Boyd chartered a helicopter to fly The Doors from Seattle’s airport, and rented a Cadillac convertible for Chuck Berry.

Sanitary facilities were inadequate, of course, even though the event was far more popular than anticipated, extra food and water was flown in. Nearby neighbours complained of traffic and the hippie atmosphere, or dope-smoke as we more traditionally call it. But, as ever, the fears of the naked freaks getting it on in the bushes were largely fantasy in the heads of the straight folks.

The whole weekend ran so smoothly that Grafmyre grossed over $300,000 in return for $200,000 spent. This hugely profitable success proved that if you did it right festivals could make you a lot of sweet, sweet green.

Chick Dawsey, who owned Gold Greek Park, was pleasantly surprised by the fans who turned up.

"I disagree with their movement 100 per cent," he said. "But some of us adults better get the hell closer to them. They respond very much to kindness, we older people better learn this. If they need a drink of water we, the establishment, should go out and offer it."

Hey that sounds like a straight dude getting with the programme to me. Cool. Oh and it wasn't really a movement Chick.
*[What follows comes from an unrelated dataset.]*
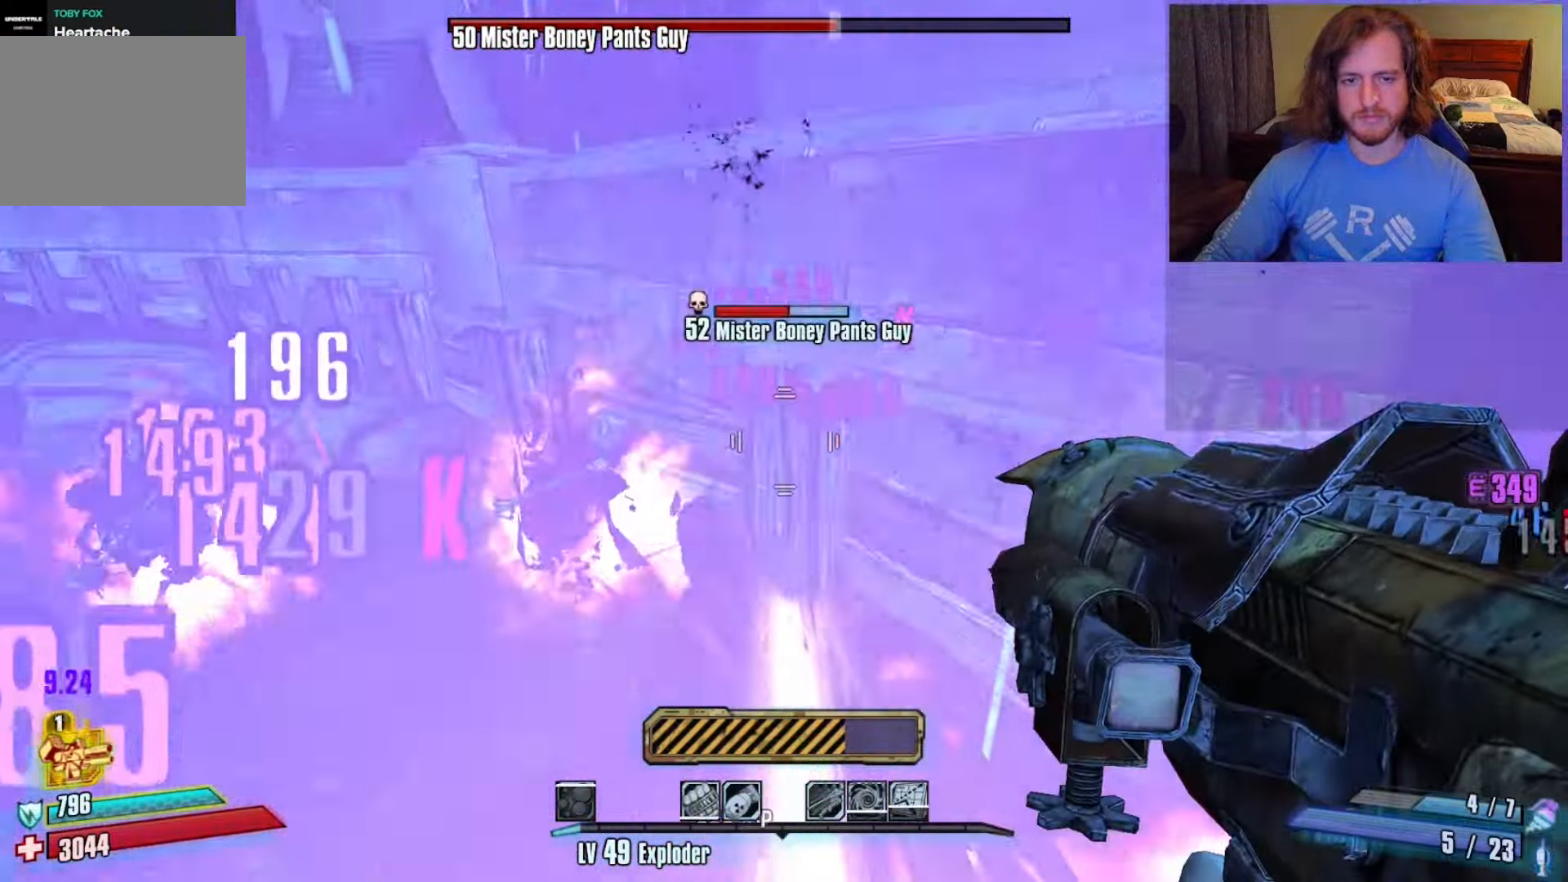
Gameplay with keyboard and mouse; each line is a JSON object with the keys and mouse buttons held at the frame after it. "events" lists presses ("down") and releases ("up") of "1", "2", "3", "4", "a", "c", "ctrl", "d", "e", "f", "q", "r", "s", "shift", "space", "v", "w", "x", "z", "mouse_left", "mouse_wheel", "mouse_right", "mouse_mb4" and "mouse_mb5" between this image and that frame as [ms after this image, input, new state], when the widget could be followed in between. "mouse_left", "mouse_wheel", "mouse_right", "mouse_mb4", "mouse_mb5" = the "left", "wheel", "right", "mb4", "mb5" buttons of the "mouse" list. No other keys are recorded. "wheel" means that the mouse wheel is clicked or scrolled. Not read: mouse_move.
{"keys": ["a", "s"], "mouse": []}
But you weren't to know that back in '69.

Of the bands that played, naturally Zep were brilliant as the soundboard bootleg that has been available for decades proves. They stole the show. Santana, who were to be a big hit at Woodstock the following month, were also widely acclaimed.

In an August 30, 1969 article in The Daily Chronicle (Centralia, WA), Dorian Smith wrote

"The days were filled with contented euphoria. Airplanes flew over and dropped bundles of flowers or spelled out the words “LOVE” and “PEACE” in letters of smoke. Each night the black heavens were illuminated with a fireworks display, including Roman candles, sky rockets and bright red flares. The third day witnessed a giant balloon filled with hot air ascend approximately 50 feet. Guided by a ground crew which navigated the balloon with a rope, a lone aerialist in the balloon dropped roses one at a time on the cheering audience."

Sounds brilliant, doesn't it? All this and Zeppelin too.

This was a well-run, peaceful, very cool festival. Not bad for $15 man.